O reconhecimento auto-crítico de que foi o PT que ajudou a criar as condições para essa ofensiva da direita é vital para enfrentá-la. Neste sentido, é um grande equívoco atribuir a responsabilidade central da crise a um “golpe midiático”. A grande mídia, cada vez mais, é um braço do grande capital financeiro. As grandes empresas de comunicação, como o nome já diz claramente, são grandes empresas mergulhadas em um mercado em crescente processo de oligopolização. A associação entre essas empresas e grandes conglomerados internacionais define, em última análise, as linhas editoriais estratégicas desses veículos. O grande equívoco cometido pelo governo Lula e por dirigentes do PT foi pensar que poderiam ter esses grupos como aliados. Muitos, dentro e fora do PT, denunciaram isso desde a primeira hora, mas a história dos grandes erros sempre é um pouco assim. O que é preciso entender é porque essas advertências costumam perder os debates. Parece haver uma insuficiência nelas que deve ser identificada sob pena da repetição dos mesmos erros ou do surgimento de novos...
Apesar de estar sob ataque e numa posição defensiva, as organizações de esquerda no Brasil ainda têm uma considerável força, fruto em larga medida de seu enraizamento social, para superar esse quadro. Resistir a situações adversas não é exatamente uma novidade em sua história. No entanto, alguns hábitos políticos não autorizam muito otimismo: a tendência ao divisionismo, a ausência de uma visão estratégica de longo prazo, o doutrinarismo ideológico no lugar do pensamento crítico, a subordinação de interesses coletivos estratégicos a interesses particulares táticos e a indigência teórica são algumas das pedras que estão no caminho. Talvez o somatório desses vícios ajude a entender o caráter insuficiente das advertências, mencionado acima.
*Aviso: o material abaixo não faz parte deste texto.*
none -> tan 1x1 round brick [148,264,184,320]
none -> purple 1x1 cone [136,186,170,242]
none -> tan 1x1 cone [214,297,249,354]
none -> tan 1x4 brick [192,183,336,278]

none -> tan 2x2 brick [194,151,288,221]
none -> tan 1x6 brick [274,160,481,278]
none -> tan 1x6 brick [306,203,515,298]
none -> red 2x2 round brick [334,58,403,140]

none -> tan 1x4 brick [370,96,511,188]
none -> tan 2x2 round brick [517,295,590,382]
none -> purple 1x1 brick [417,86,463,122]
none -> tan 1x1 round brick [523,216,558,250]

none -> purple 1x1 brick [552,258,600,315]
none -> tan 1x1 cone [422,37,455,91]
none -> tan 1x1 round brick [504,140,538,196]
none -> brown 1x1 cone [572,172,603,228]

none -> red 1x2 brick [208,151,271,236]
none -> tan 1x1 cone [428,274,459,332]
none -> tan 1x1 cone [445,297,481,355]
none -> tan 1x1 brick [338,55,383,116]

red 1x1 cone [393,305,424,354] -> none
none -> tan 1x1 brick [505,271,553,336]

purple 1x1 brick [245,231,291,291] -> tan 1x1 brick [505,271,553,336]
A disposição para a auto-crítica segue sendo uma atitude que freqüenta mais os discursos do que a prática política cotidiana. Erram aqueles, portanto, que acham que José Dirceu é o único que tem essa tarefa pela frente.
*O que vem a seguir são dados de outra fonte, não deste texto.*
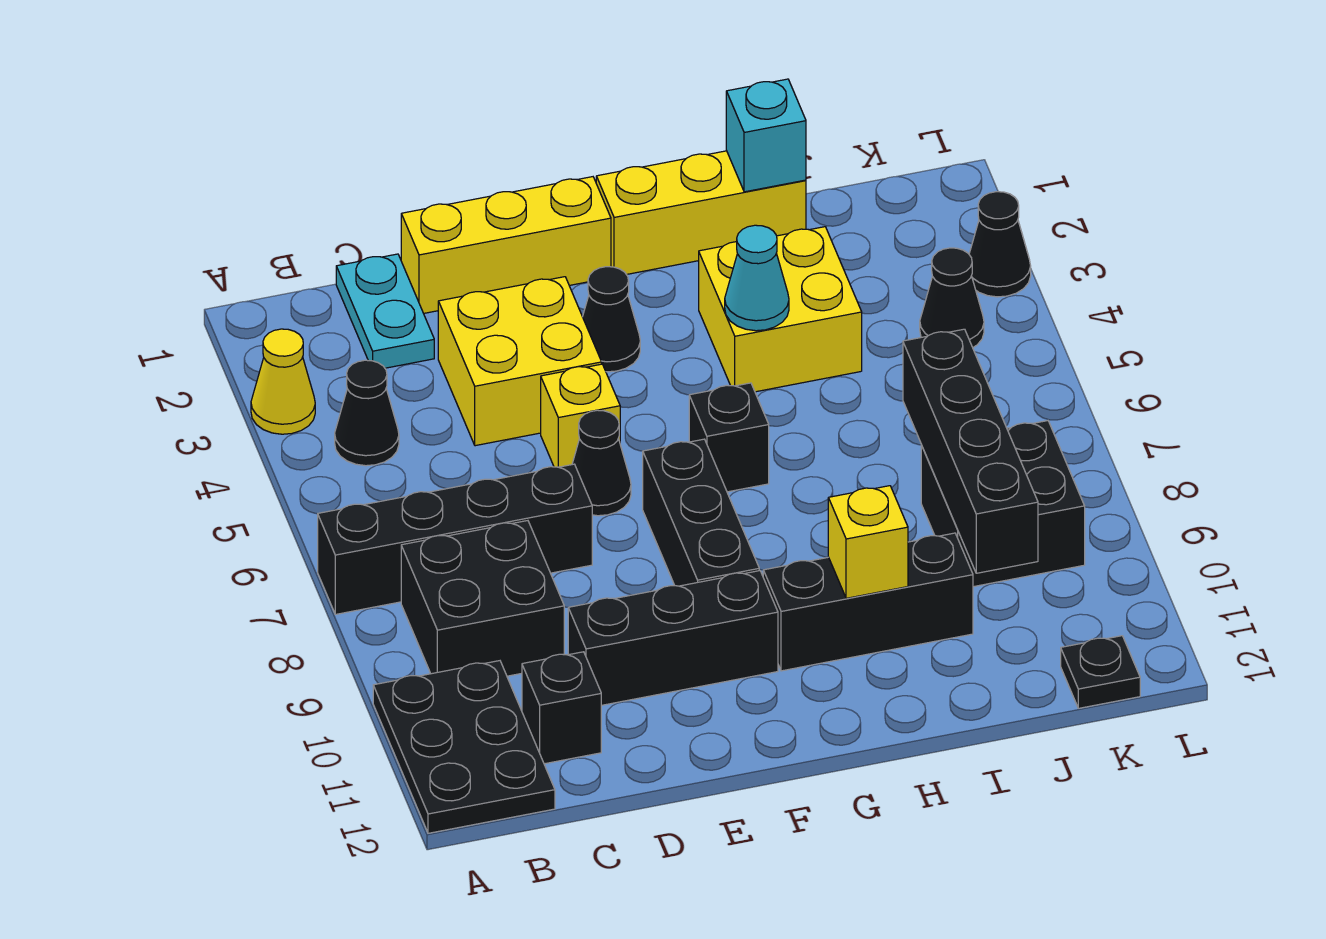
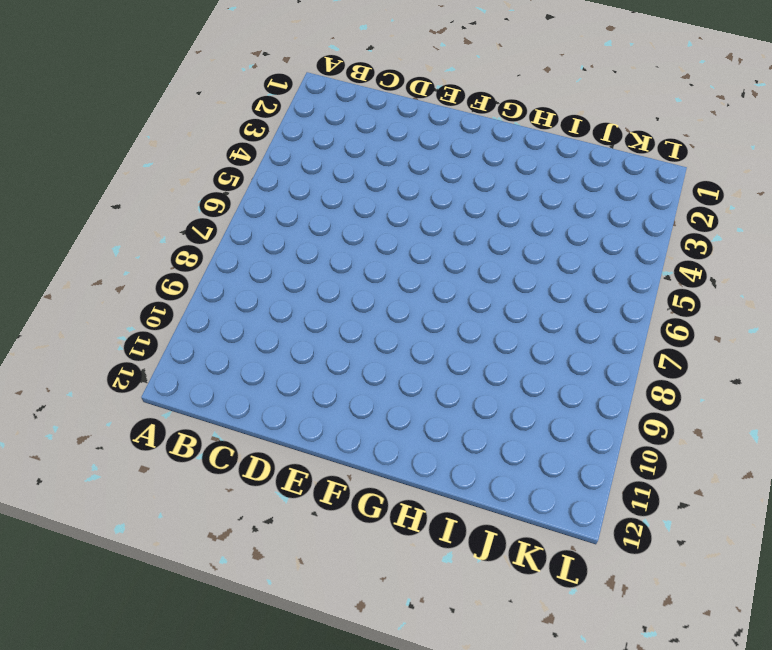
none -> yellow 1x1 cone [251,329,315,434]
none -> black 1x4 brick [318,464,592,614]
none -> black 2x3 plate [373,661,555,833]

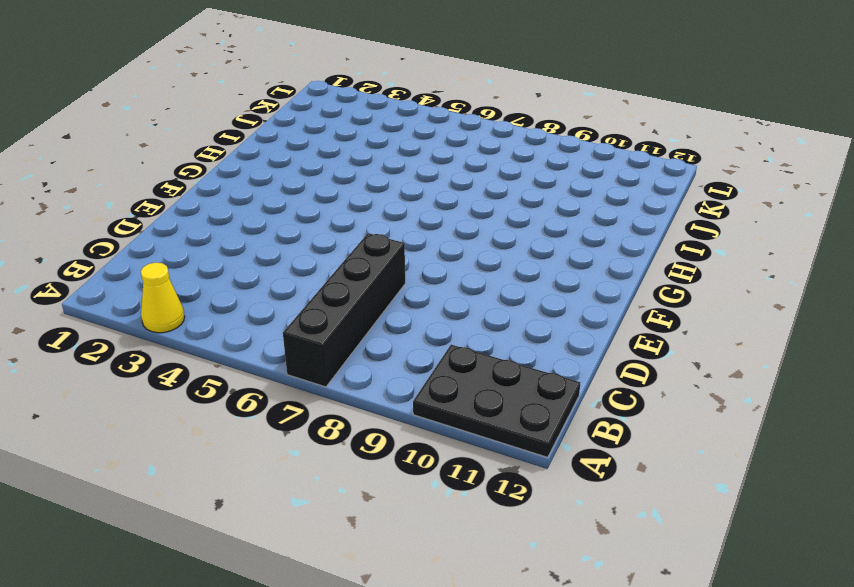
none -> black 1x1 cone [335,360,399,466]
none -> black 2x2 brick [401,521,564,676]
none -> cyan 1x2 plate [336,254,434,368]

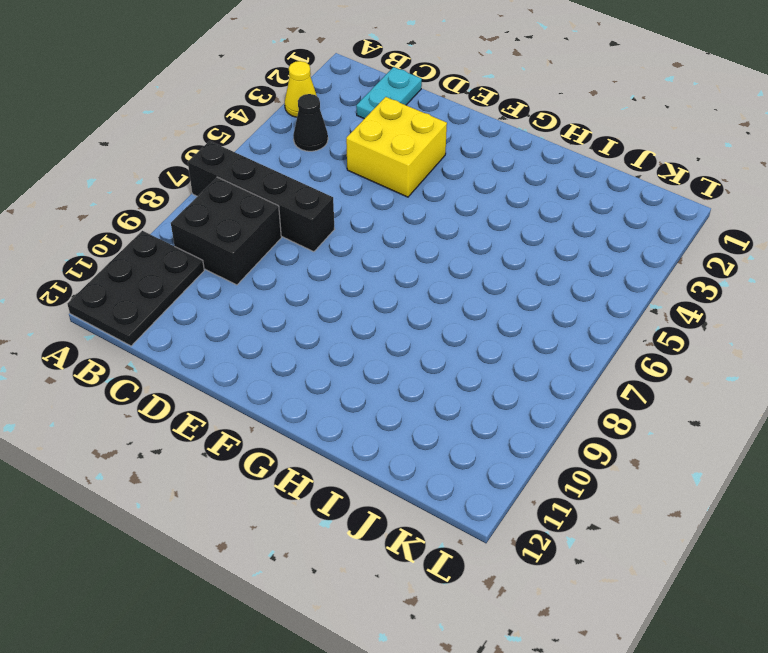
none -> black 1x1 brick [522,652,601,764]
none -> yellow 1x3 brick [401,177,611,313]
none -> black 1x3 brick [568,571,778,705]

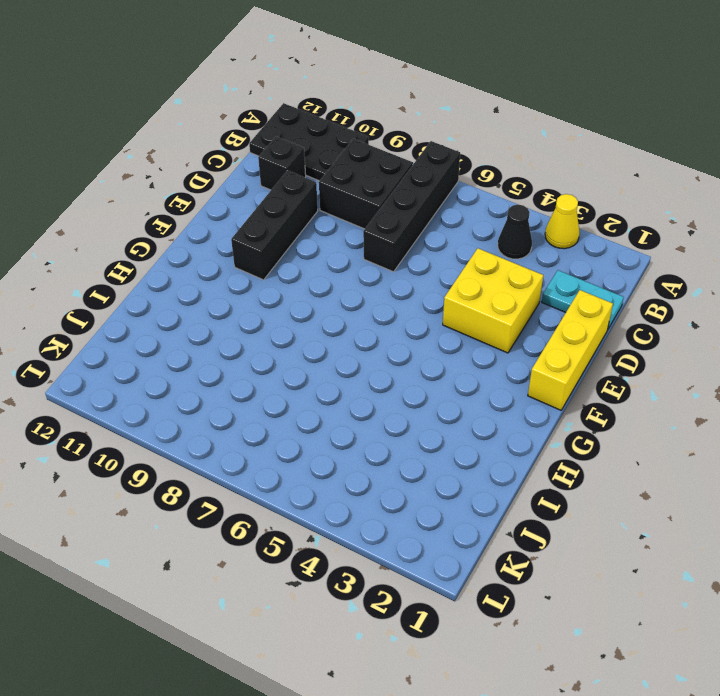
none -> yellow 1x1 brick [541,364,620,467]
none -> black 1x1 cone [572,410,631,516]
none -> black 1x1 cone [583,267,640,372]

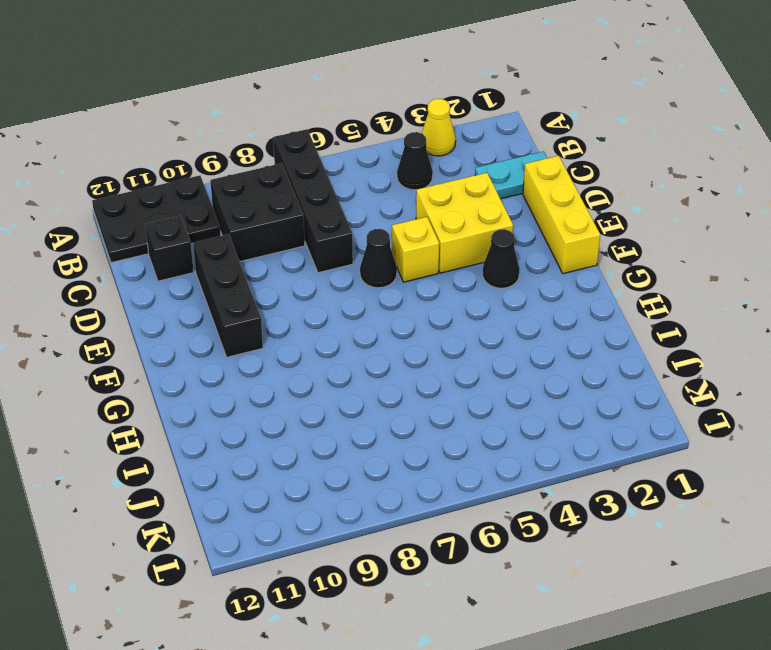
none -> black 1x3 brick [643,439,759,586]
none -> yellow 1x3 brick [596,151,806,275]
none -> black 1x1 brick [689,383,769,492]

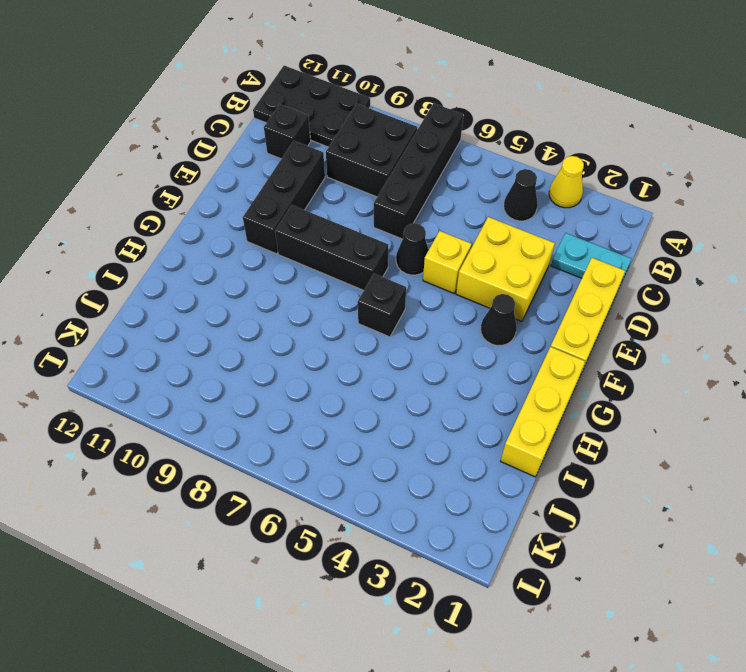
none -> black 1x3 brick [763,533,973,671]
none -> yellow 2x2 brick [699,227,862,392]
none -> black 2x2 brick [921,421,1085,587]

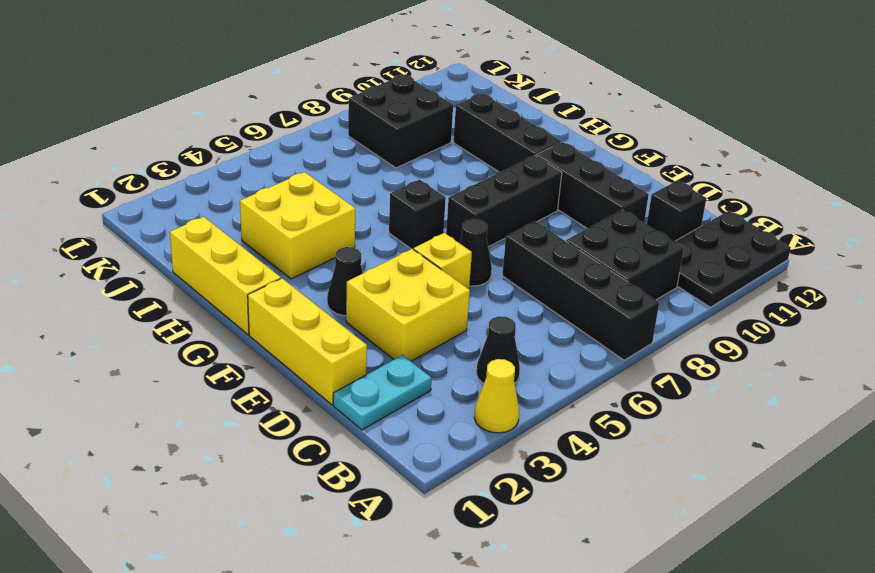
none -> black 1x1 cone [920,248,984,347]
none -> black 1x1 plate [1061,636,1140,708]
none -> black 1x1 cone [969,192,1031,297]

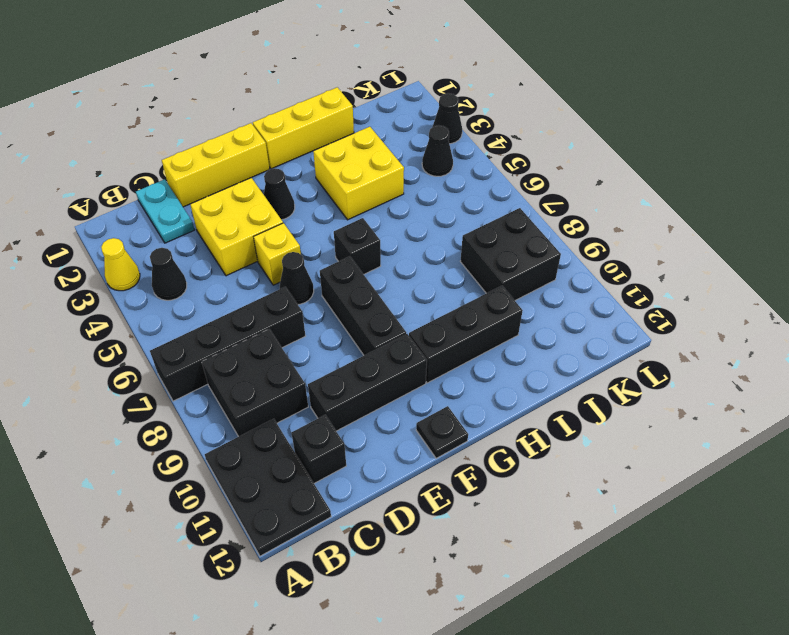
black 1x1 plate [416,406,468,458] -> black 1x1 plate moved to [1061,636,1140,708]
none -> cyan 1x1 cone [725,225,789,331]
none -> yellow 1x1 brick [828,486,908,598]
none -> cyan 1x1 brick [726,79,806,192]

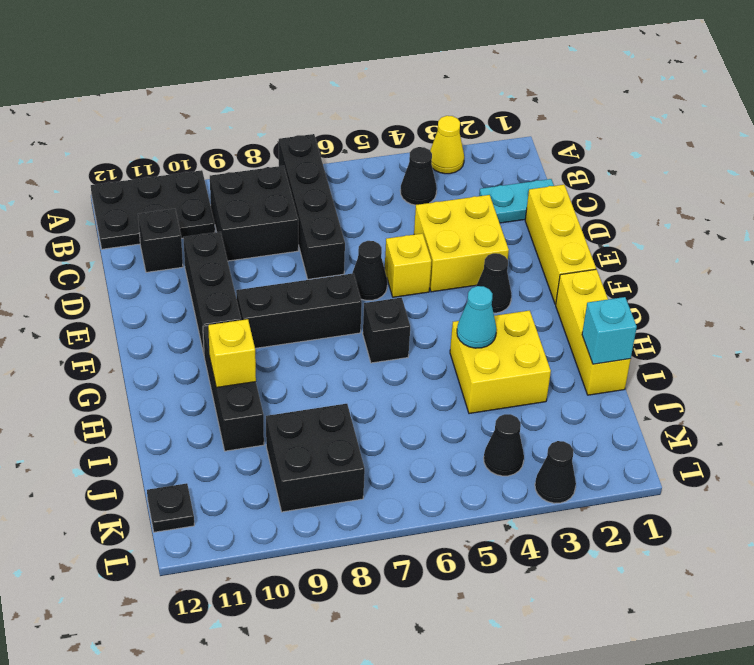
none -> black 1x4 brick [903,329,1038,573]

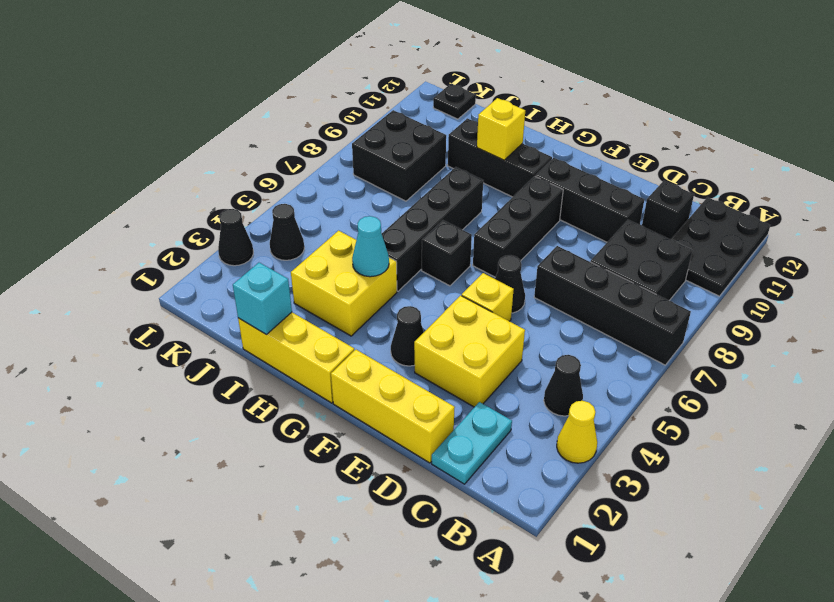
black 1x4 brick [382,167,483,291] -> black 1x4 brick moved to [903,329,1038,573]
Nietzsche disse, certa vez, que muito sangue foi derramado na história antes que a primeira promessa fosse cumprida. Reconhecer os próprios erros é um passo importante mas não é uma garantia de que eles não se repetirão. Se fosse assim, a esquerda estaria em situação bem mais confortável. O que conta ao seu favor é que ela tem em seu código genético o gene da resistência. Mas se essa resistência não vier acompanhada de um aprendizado genuíno e contínuo, ela ressurgirá sempre como um remédio paliativo para sobreviver em períodos de grande crise. E tudo indica que estamos entrando em um período destes. Sobre as possibilidades que essa crise carrega consigo, vale a pensar nas seguintes palavras de Slavoj Zizek, em seu livro sobre Lenin, “Às portas da revolução”:
“A lua-de-mel de uma década com o capitalismo global triunfante acabou; a coceira dos sete anos há muito esperada já chegou – vejam-se as reações apavoradas da mídia, que, da revista Time à CNN, de repente começou a chamar nossa atenção para marxistas que manipulam a multidão de manifestantes ‘honestos’. O problema agora é estritamente leninista: como tornar realidade as acusações da mídia?Como inventar uma estrutura organizacional que vá transformar essa inquietação em demanda política universal?”